Records for this exercise Block Start
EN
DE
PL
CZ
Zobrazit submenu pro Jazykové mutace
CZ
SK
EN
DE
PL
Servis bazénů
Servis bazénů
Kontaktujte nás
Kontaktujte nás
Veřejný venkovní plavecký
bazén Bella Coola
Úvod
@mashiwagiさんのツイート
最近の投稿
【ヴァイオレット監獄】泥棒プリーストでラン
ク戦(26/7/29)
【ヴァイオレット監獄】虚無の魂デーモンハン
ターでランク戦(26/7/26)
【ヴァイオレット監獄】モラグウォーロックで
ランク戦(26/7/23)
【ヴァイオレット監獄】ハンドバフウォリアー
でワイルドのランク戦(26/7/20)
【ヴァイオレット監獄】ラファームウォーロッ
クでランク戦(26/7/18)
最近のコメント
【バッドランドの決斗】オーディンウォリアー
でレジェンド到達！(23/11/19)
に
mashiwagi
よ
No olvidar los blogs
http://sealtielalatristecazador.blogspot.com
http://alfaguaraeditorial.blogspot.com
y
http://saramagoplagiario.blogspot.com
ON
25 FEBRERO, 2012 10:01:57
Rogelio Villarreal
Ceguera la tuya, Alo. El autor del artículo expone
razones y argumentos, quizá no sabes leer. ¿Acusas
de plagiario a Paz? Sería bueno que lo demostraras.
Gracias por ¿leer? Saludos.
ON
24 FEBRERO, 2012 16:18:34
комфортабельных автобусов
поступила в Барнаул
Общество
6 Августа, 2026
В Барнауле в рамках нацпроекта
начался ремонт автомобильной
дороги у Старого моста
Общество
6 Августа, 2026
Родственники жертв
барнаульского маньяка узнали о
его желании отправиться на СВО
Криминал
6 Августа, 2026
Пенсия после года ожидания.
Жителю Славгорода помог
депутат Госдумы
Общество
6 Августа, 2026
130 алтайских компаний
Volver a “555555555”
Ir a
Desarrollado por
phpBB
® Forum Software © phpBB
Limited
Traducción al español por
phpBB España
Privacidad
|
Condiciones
Records for this exercise Block End
What you have to do:
In the lines above, find the word "ヴァイオレット監獄" and copy every line it occurs in.

Written response:
【ヴァイオレット監獄】泥棒プリーストでラン
【ヴァイオレット監獄】虚無の魂デーモンハン
【ヴァイオレット監獄】モラグウォーロックで
【ヴァイオレット監獄】ハンドバフウォリアー
【ヴァイオレット監獄】ラファームウォーロッ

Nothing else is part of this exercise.